• WHAT YOU ARE ASKED TO DO
Copy, unchanged, the lines of the material from the one containing "in KAMINSKI HARMANN PATENTANWÄLTE AG" through the one containing "trademarks@khp-law.li", and nothing else.

--*--

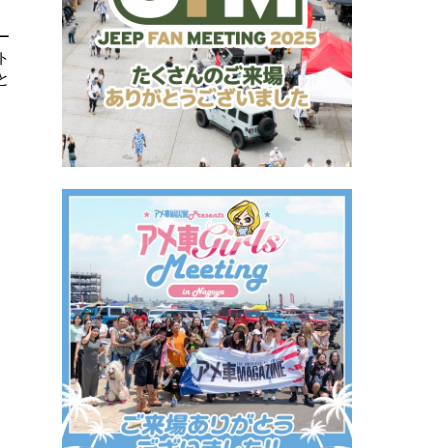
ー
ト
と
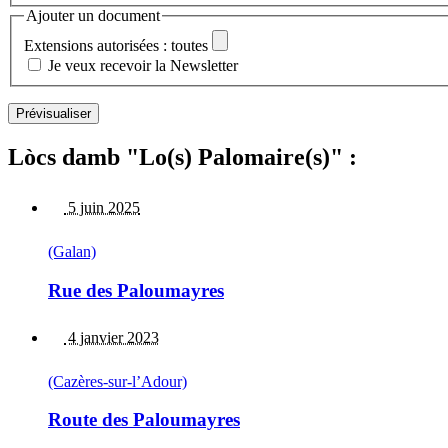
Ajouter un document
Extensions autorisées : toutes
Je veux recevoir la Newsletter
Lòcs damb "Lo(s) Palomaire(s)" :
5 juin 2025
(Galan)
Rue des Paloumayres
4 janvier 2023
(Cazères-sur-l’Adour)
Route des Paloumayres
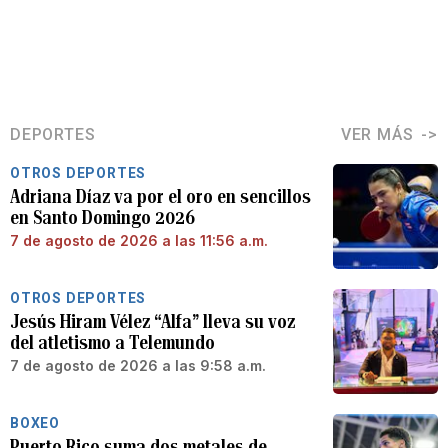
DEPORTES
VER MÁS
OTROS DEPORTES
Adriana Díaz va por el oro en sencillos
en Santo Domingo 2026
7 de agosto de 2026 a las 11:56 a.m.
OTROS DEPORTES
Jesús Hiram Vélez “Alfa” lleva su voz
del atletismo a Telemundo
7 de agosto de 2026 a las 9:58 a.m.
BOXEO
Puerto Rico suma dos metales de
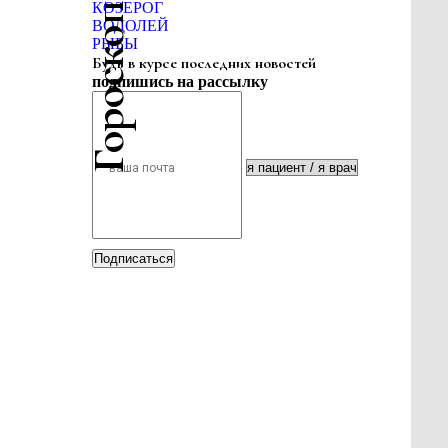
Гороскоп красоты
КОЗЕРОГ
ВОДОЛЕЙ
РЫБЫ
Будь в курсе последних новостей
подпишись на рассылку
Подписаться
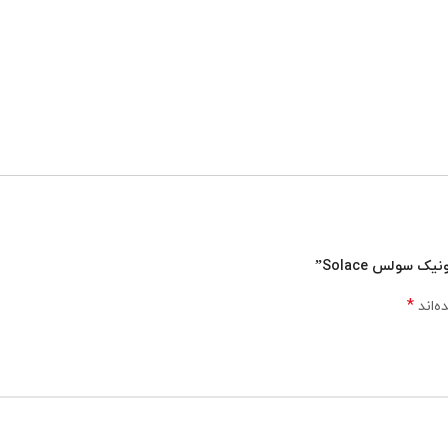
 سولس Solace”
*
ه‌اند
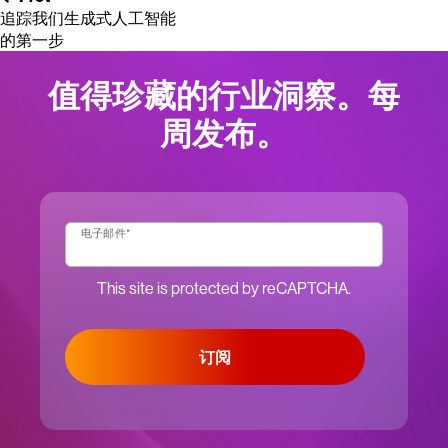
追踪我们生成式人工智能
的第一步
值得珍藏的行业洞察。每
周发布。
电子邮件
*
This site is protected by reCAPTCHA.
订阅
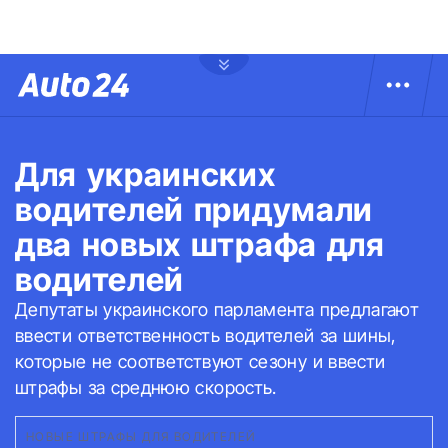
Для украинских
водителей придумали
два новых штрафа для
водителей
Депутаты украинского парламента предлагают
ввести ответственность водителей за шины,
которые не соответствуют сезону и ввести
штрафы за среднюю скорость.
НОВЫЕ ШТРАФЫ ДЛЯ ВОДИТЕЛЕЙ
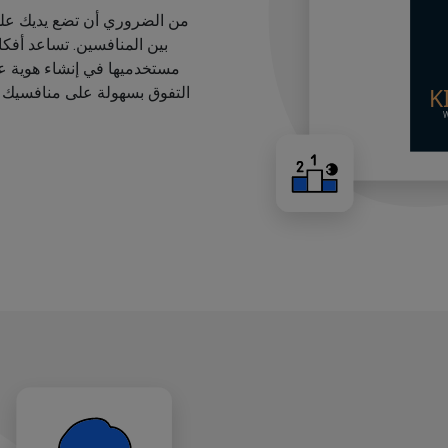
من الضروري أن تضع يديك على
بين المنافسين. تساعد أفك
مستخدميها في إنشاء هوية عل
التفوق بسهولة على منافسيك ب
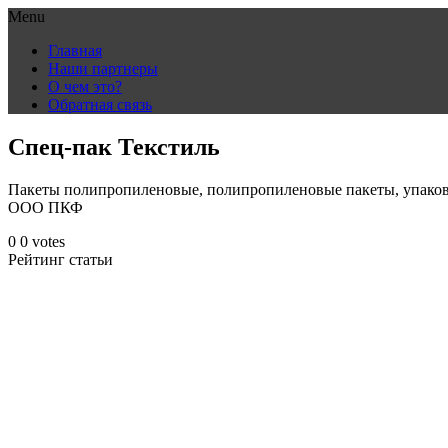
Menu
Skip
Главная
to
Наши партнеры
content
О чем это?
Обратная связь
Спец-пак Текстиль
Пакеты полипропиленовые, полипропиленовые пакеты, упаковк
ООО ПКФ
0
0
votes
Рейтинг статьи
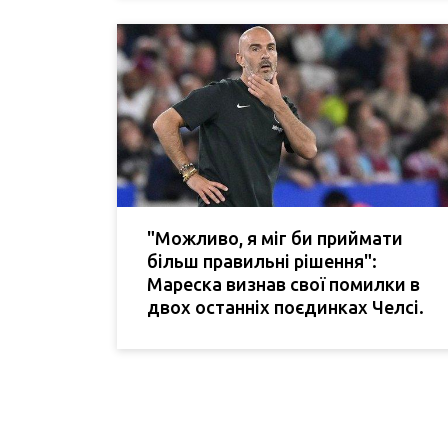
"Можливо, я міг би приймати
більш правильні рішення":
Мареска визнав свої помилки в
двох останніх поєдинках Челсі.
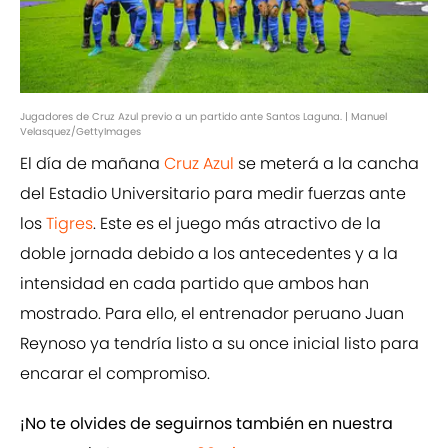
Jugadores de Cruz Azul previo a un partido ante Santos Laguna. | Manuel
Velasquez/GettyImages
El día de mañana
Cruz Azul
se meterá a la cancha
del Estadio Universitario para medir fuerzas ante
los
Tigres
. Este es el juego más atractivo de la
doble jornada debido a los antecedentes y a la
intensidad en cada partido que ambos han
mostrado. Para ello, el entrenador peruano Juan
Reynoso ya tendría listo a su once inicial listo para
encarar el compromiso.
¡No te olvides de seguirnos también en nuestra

--*--

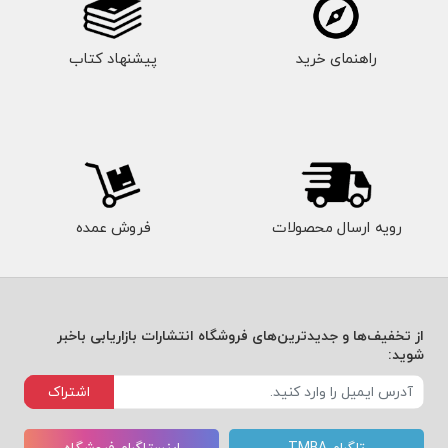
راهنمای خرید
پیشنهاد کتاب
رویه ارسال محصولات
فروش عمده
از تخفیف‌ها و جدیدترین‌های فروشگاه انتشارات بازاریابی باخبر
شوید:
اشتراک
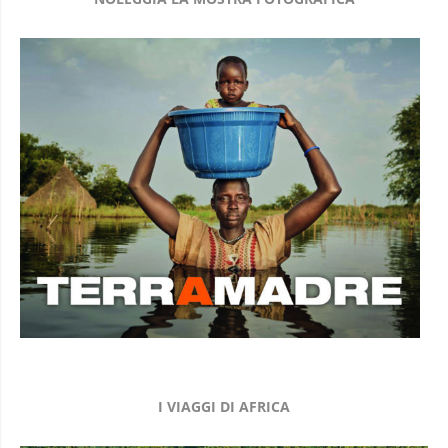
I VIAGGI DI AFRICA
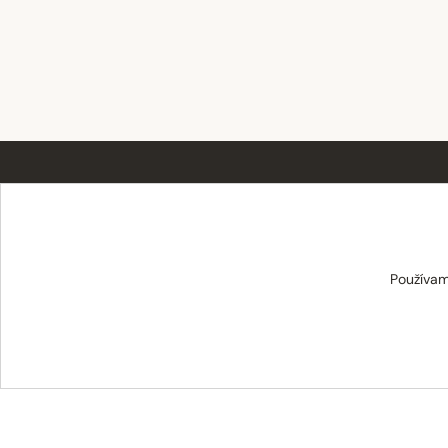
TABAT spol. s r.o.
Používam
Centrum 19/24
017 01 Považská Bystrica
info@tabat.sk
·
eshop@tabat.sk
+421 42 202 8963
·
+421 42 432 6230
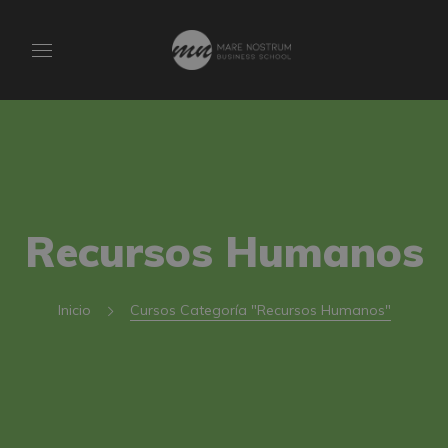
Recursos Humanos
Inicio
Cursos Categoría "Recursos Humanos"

--*--

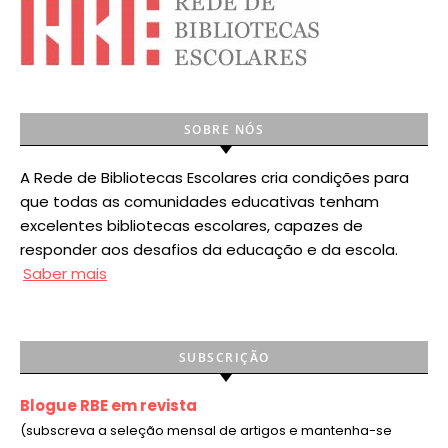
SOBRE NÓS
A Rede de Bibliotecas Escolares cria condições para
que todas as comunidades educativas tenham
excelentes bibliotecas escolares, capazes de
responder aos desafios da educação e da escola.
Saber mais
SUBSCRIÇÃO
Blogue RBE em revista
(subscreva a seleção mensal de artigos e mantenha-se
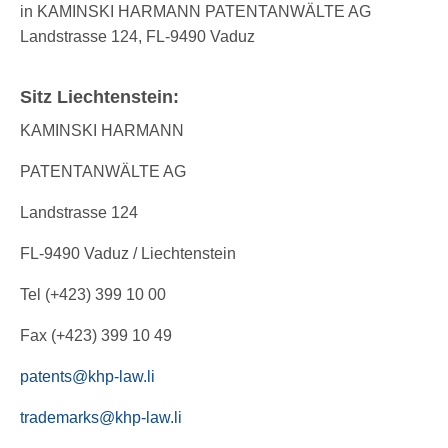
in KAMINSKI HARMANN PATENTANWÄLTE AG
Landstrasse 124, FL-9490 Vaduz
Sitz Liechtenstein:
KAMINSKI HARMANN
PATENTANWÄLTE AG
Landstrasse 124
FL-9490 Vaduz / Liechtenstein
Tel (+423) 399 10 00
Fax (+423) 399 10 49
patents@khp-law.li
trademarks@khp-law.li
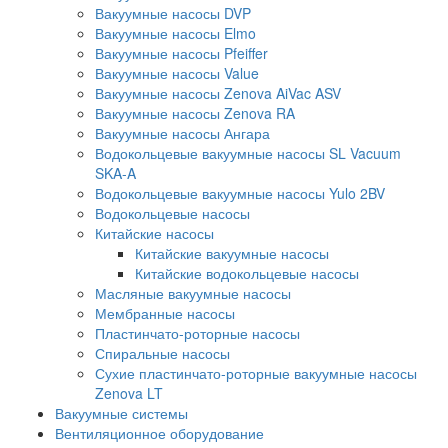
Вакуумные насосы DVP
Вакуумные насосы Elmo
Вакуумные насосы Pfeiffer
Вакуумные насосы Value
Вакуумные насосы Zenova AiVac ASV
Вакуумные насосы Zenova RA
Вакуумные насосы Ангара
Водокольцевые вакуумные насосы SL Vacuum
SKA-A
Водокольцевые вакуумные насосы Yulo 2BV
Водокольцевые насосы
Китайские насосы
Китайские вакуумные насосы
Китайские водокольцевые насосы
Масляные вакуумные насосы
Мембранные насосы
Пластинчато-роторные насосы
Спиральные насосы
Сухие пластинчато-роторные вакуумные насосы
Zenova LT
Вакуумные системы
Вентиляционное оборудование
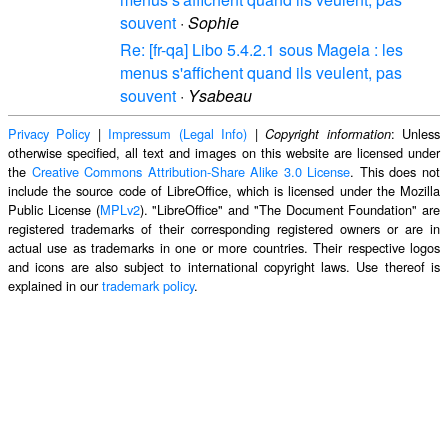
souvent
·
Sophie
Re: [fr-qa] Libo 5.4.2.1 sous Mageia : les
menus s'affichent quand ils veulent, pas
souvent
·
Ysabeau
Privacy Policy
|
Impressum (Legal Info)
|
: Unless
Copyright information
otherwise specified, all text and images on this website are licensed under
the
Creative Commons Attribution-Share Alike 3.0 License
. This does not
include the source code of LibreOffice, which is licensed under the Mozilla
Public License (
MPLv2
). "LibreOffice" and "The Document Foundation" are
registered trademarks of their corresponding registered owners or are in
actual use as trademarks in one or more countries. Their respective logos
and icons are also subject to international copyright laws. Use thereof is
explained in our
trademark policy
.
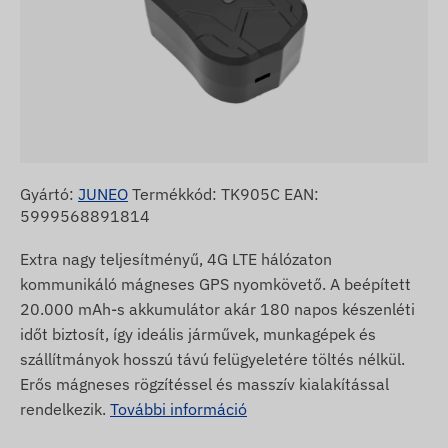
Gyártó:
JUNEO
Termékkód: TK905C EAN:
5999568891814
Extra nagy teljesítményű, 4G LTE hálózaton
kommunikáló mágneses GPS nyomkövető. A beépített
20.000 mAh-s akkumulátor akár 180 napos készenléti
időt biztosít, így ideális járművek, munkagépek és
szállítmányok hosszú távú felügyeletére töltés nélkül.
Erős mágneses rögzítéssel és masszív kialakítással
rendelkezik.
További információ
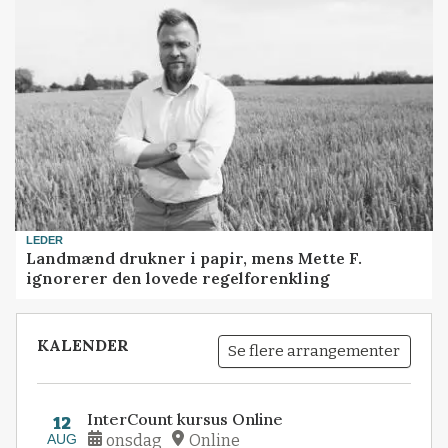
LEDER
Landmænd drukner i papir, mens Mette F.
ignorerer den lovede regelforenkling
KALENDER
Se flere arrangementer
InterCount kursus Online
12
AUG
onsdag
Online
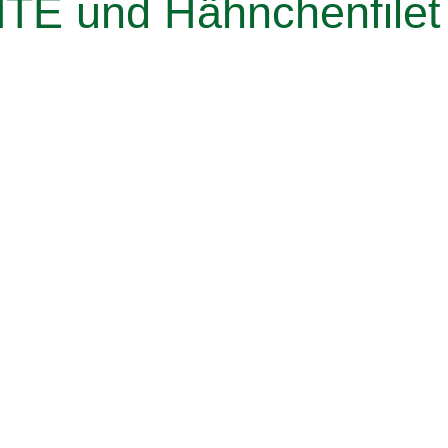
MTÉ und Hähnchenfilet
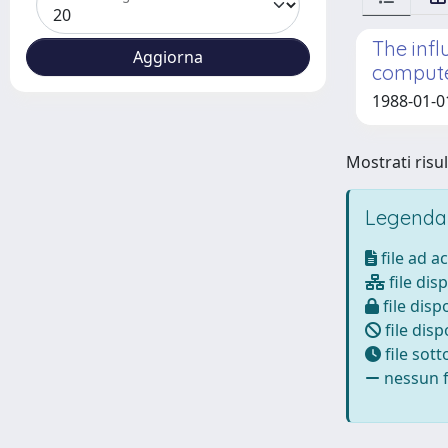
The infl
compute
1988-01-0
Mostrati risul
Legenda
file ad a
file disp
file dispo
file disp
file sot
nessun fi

--*--

• ANSWER
in KAMINSKI HARMANN PATENTANWÄLTE AG
Landstrasse 124, FL-9490 Vaduz
Sitz Liechtenstein:
KAMINSKI HARMANN
PATENTANWÄLTE AG
Landstrasse 124
FL-9490 Vaduz / Liechtenstein
Tel (+423) 399 10 00
Fax (+423) 399 10 49
patents@khp-law.li
trademarks@khp-law.li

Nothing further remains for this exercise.